Please join SABA-DC in welcoming this year's Summer Public Interest Fellows. We have a very strong group this year, with summer positions in the U.S. Department of State, local D.C. government, and the U.S. Department of Justice.
The primary purpose of the SABA-DC Summer Fellowship Program is to help fund a student’s internship with a public interest organization for the benefit of the South Asian community and the metropolitan D.C. area. This year's class represents a significant expansion in the size of the program. We remain committed to supporting promising law students as they develop their public interest careers.
My name is Sonia Desai and I am a third-year law student at The George Washington University Law School. Prior to law school, I served as a U.S. Peace Corps Volunteer in Botswana for two years, where I assisted the Ministry of Education in the implementation of a national life skills education pilot program in the government schools. I graduated from the University of Miami, cum laude and Phi Beta Kappa, with majors in International Studies and Political Science, and minors in English and Ecosystem Science and Policy.
This summer, I will be interning at the Bureau for Democracy, Human Rights and Labor at the U.S. Department of State. In particular, I will be a Program Intern at the Office of Global Programs, where I will work to promote international legal standards for human rights through assignments that involve research and evaluation of complex democracy and international human rights issues and ensuring adequate oversight of legal assistance instruments. Through this internship, I hope to learn more about and gain experience with the practical utilization of international legal instruments by the U.S. government and the intersection between human rights law and international assistance.
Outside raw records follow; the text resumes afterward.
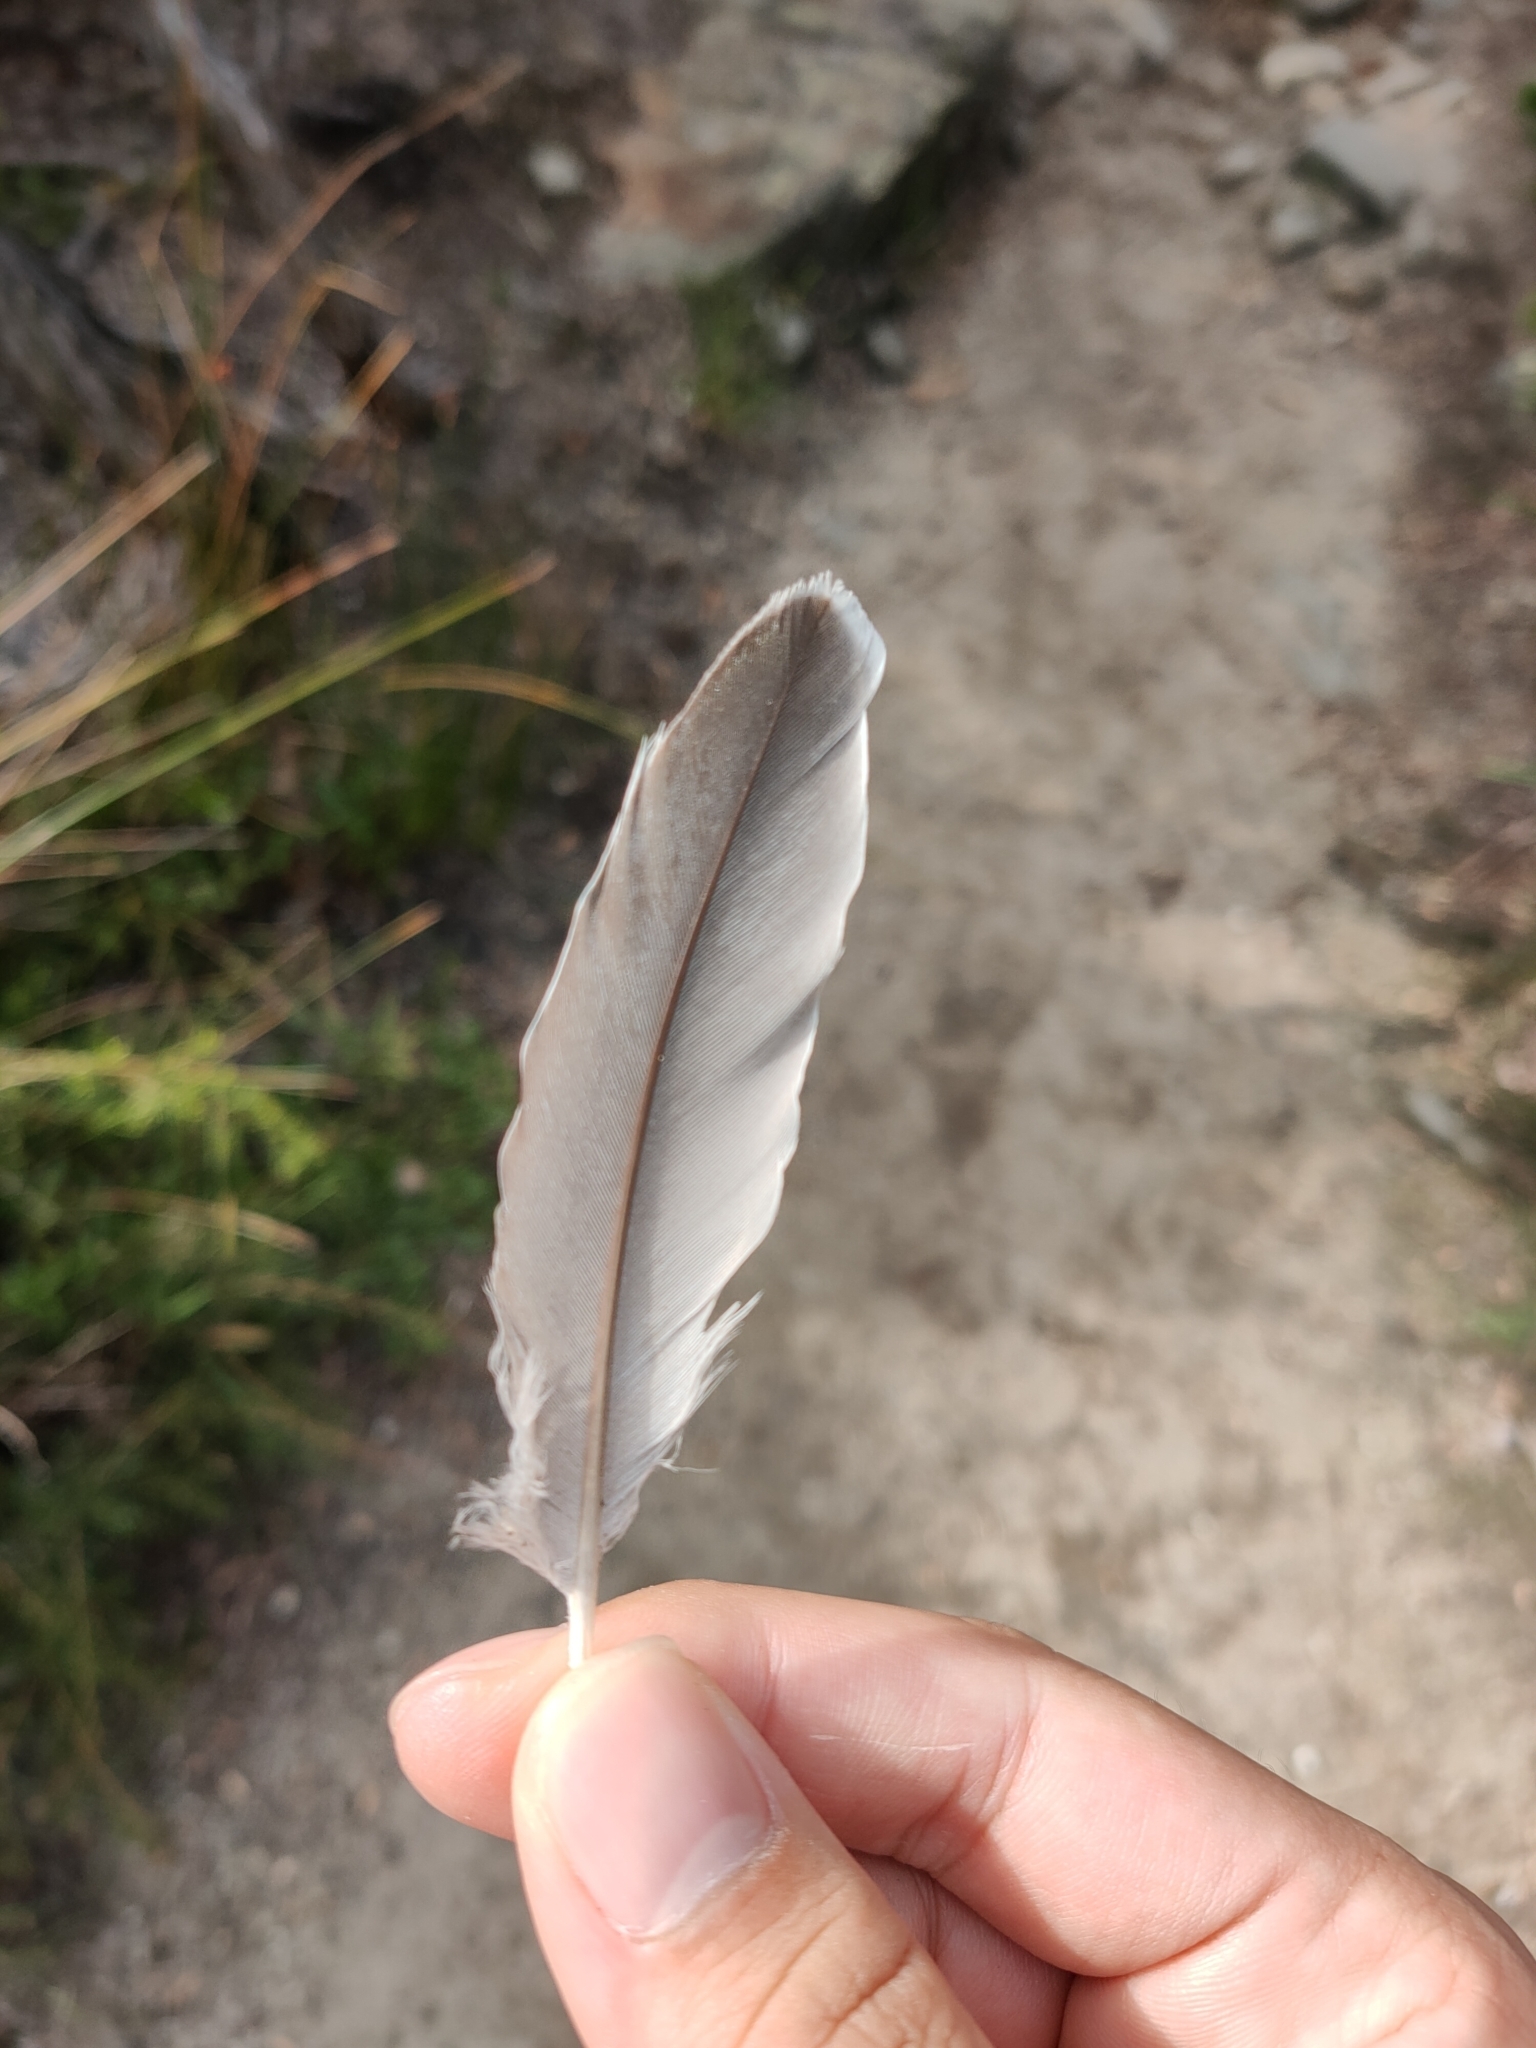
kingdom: Animalia
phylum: Chordata
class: Aves
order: Columbiformes
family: Columbidae
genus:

Originally from St. Louis, MO, I attended Saint Louis University where I majored in Political Science, International Studies and Women’s Studies. At SLU, I was the Pre-Law Department’s coordinator for community service and was lucky enough to help facilitate programs such as “ Missouri Youth In Government” and “Project Citizen” with local high school students. I ultimately earned masters degree at SLU in Political Science with a concentration in Law, Culture, and Politics. Prior to beginning law school, I spent two years serving as a Teach For America Corps Member, during which I received my teaching certification and taught 2nd, 4th, and 5th grade for the Saint Louis Public Schools District.
Recently, I completed my first year at The George Washington University Law School and will be working for the D.C. Rental Housing Commission this summer where I hope to hone my legal research and writing skills through drafting decisions regarding appeals to the agency.
My name is Keerat Pannu and I am a second year law student at George Mason University School of Law. I grew up in northern Virginia and attended college at Georgetown University. Upon graduating from law school I hope to pursue a career as a civil rights attorney. My interest in civil rights began when I interned for the NAACP Legal Defense and Educational Fund during college. Through this experience I was exposed to the power of a legal education. The attorneys I worked with had the ability to change the civil rights landscape, even history, and I was determined to follow in their footsteps. Since then I have pursued my passion for public service, and civil rights in particular, by interning with Chancellor Rhee at D.C. Public Schools, the Alliance for Excellent Education, and the White House.
This summer, I will be interning with the Office of General Counsel at the Executive Office for Immigration Review (EOIR), U.S. Department of Justice. EOIR’s mission is to adjudicate immigration cases by fairly, expeditiously, and uniformly interpreting and administering the Nation’s immigration laws. EOIR conducts immigration court proceedings, appellate reviews, and administrative hearings. These cases involve detained aliens, criminal aliens, and aliens seeking asylum as a form of relief from removal. During my internship with the EOIR, I will assist the Associate General Counsels with their work. The General Counsels work on the development of agency regulations, review and comment on proposed legislation, and respond to Freedom of Information and Privacy Act requests. They also administer EOIR’s Attorney Discipline Program and the Fraud Program, and coordinate EOIR’s involvement in litigation. Through this internship, I hope to gain a better understanding of immigration law and legal policymaking in the field of immigration.